WORK TASK
Reproduce each of the following items word for word, but omit the pictures from your response.

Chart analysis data
[Start of Attachment]

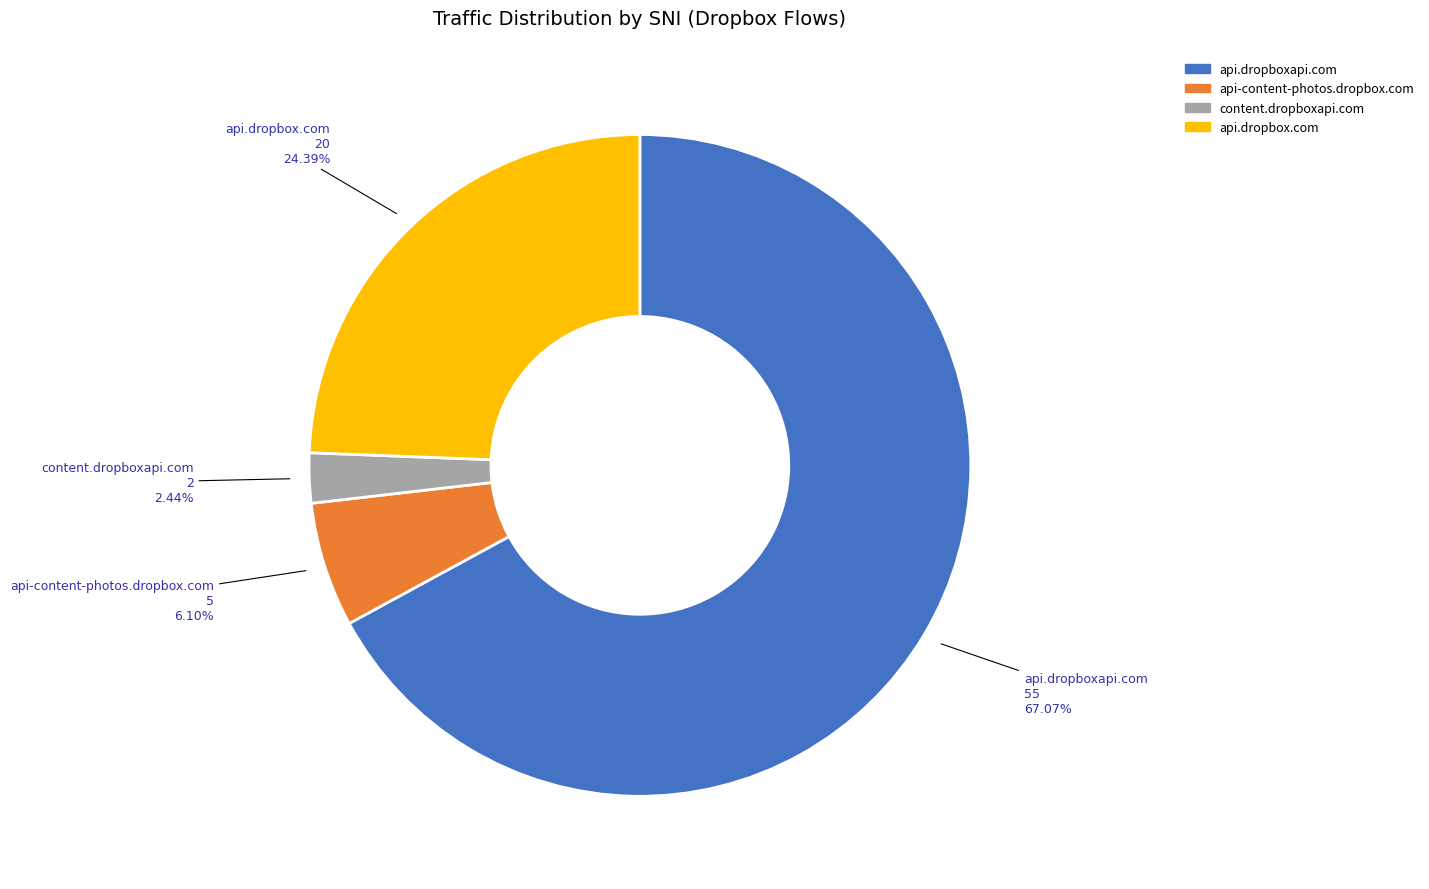

Which category has the biggest portion of the pie?

api.dropboxapi.com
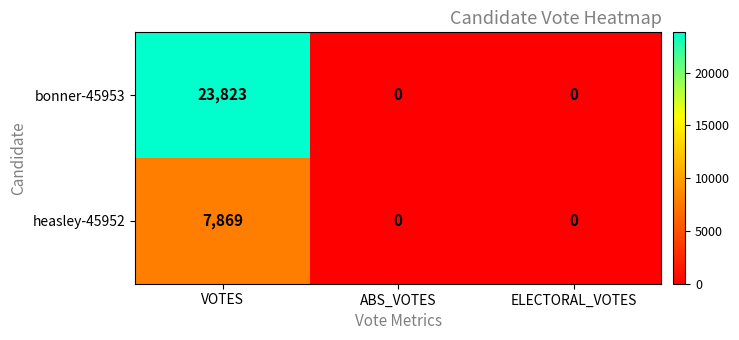

Reading left to right, list all the values displayed in this chart.

bonner-45953: 23823	0	0
heasley-45952: 7869	0	0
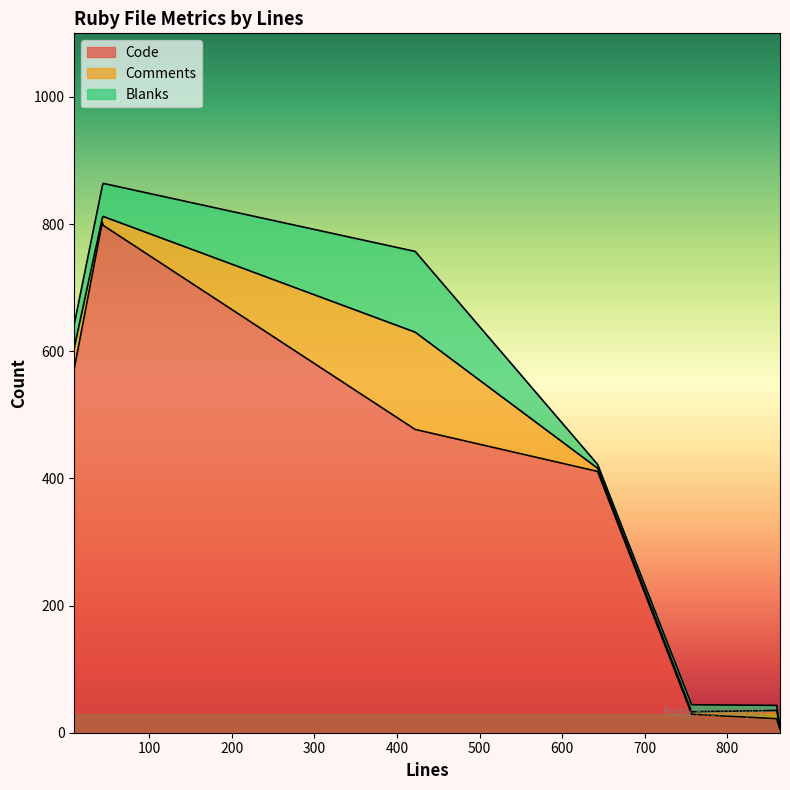

What is the difference between the maximum and minimum values in the Code series?

798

[End of Attachment]

SOLUTION TO THIS TASK
Which category has the biggest portion of the pie?

api.dropboxapi.com

Reading left to right, list all the values displayed in this chart.

bonner-45953: 23823	0	0
heasley-45952: 7869	0	0

What is the difference between the maximum and minimum values in the Code series?

798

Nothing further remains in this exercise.